O h, that sound you hear this morning is the distant roar of European
equity markets puking after the latest round of phony bank “stress tests” —
another exercise in pretend by financial authorities who understand, at
least, the bottomless credulity of the news media and the complete
mystification of the general public in monetary matters. I rather expect that
roar to grow Niagara-like as US markets catch the urge to upchuck violently.
Problem is, unlike Ebola victims, they can’t be quarantined.
The end of the “taper” is upon us like the night of the hunter,
conveniently just a week before the US election. If the Federal Reserve is
politicized, the indoctrination must have been conducted by the Three
Stooges. America’s central bank never did explain the difference between
tapering and exiting their purchases of US treasury paper. I guess that’s
because it has other interventionary tricks up its sleeves. Three-card Monte
with reverse repos… ventures into direct stock purchases… the setting up of
new Maiden Lane type companies for scarfing up securities with that piquant
dead carp aroma. Who knows what’s next? It’s amazing what you can do with
money in a desperate polity with a few dozen lawyers.
Of course, there is the solemn matter as to what happens now to the
regularly issued treasury bonds and bills. Do they just sit in an accordian
file on Jack Lew’s desk next to his Barack Obama bobblehead. The Russians don’t
want them. The Chinese are already stuck with trillions they would like to
unload for more gold. Frightened European one-percenters may want to park
some cash in American paper to avoid bail-ins and other confiscations already
rehearsed over there — but could that amount to more than a paltry few
billion a month at the most?
What do the stock markets do without up to $85 billion a month (peak QE)
sloshing around looking for dark pools to settle in? Can US companies keep
the markets levitated by buying back their own shares like snakes eating
their tails? Isn’t that basically over and done? And exactly how do interest
rates stay suppressed when only a few French tax refugees want to buy
American debt? I don’t think anybody knows the answer to these questions and
the scenarios are too abstruse for the people who get paid for supposedly
writing learned commentary in the sclerotic remnants of the press.

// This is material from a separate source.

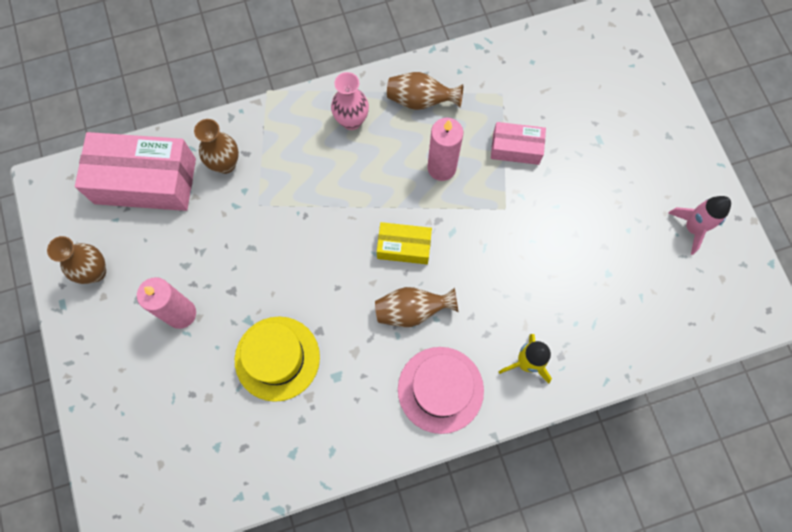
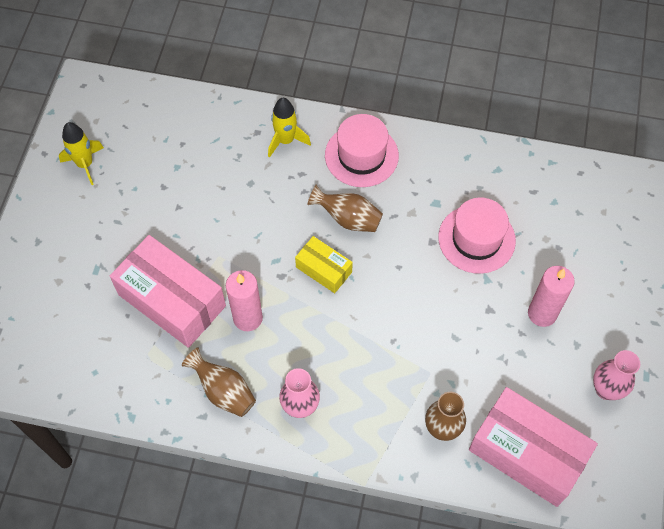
camera: 150 degrees left, 10 degrees down
brown vase [47,236,106,284] -> pink vase [593,350,640,400]
yellow hat [235,317,320,402] -> pink hat [438,198,516,274]
pink box [491,122,546,165] -> pink box [110,235,226,348], size x1.91
pink rocket [668,196,731,255] -> yellow rocket [59,122,104,185]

A few things are for sure, though they are sedulously kept out of the
public discussion by interested gate-keepers. One is that the western
economies have lost the ability to generate real new wealth of the type that
their debt-based monetary systems require for ongoing operations (such as
paying interest on old debt). Instead, we’ve entered a liminal era when fake
wealth passes for wealth. Jive capital poses as capital. The main reason for
this, of course, is the inability of world energy producers to meaningfully
increase energy production in a way that does not suck more capital out of
the system than the system can regenerate. But that conversation also has
been outlawed from the public arena in “Saudi America.”
I suspect the subject will force itself on the national consciousness in
the year ahead as one company after another in the shale oil regions craps out
on a shortage of available investment capital. That’s the inflection point
where fake wealth is unmasked for what it really is: crippled capital
formation. The disappointment from that looming event will thunder through
our society.
In the meantime, the distractions are many and powerful. Ebola may appear
controlled for the moment in the USA, but the host countries in West Africa
are virtually falling apart and the demographic movement out of failed
economies like Liberia’s would suggest an awful dynamic for the spread of
that disease into new regions. ISIS (or whatever we call them) is putting on
a diversionary show on the Turkish border, but the real action awaits in
Baghdad, perhaps poignantly at Christmas time, when morter rounds start
falling on the US embassy in the Green Zone and the evacuations commence.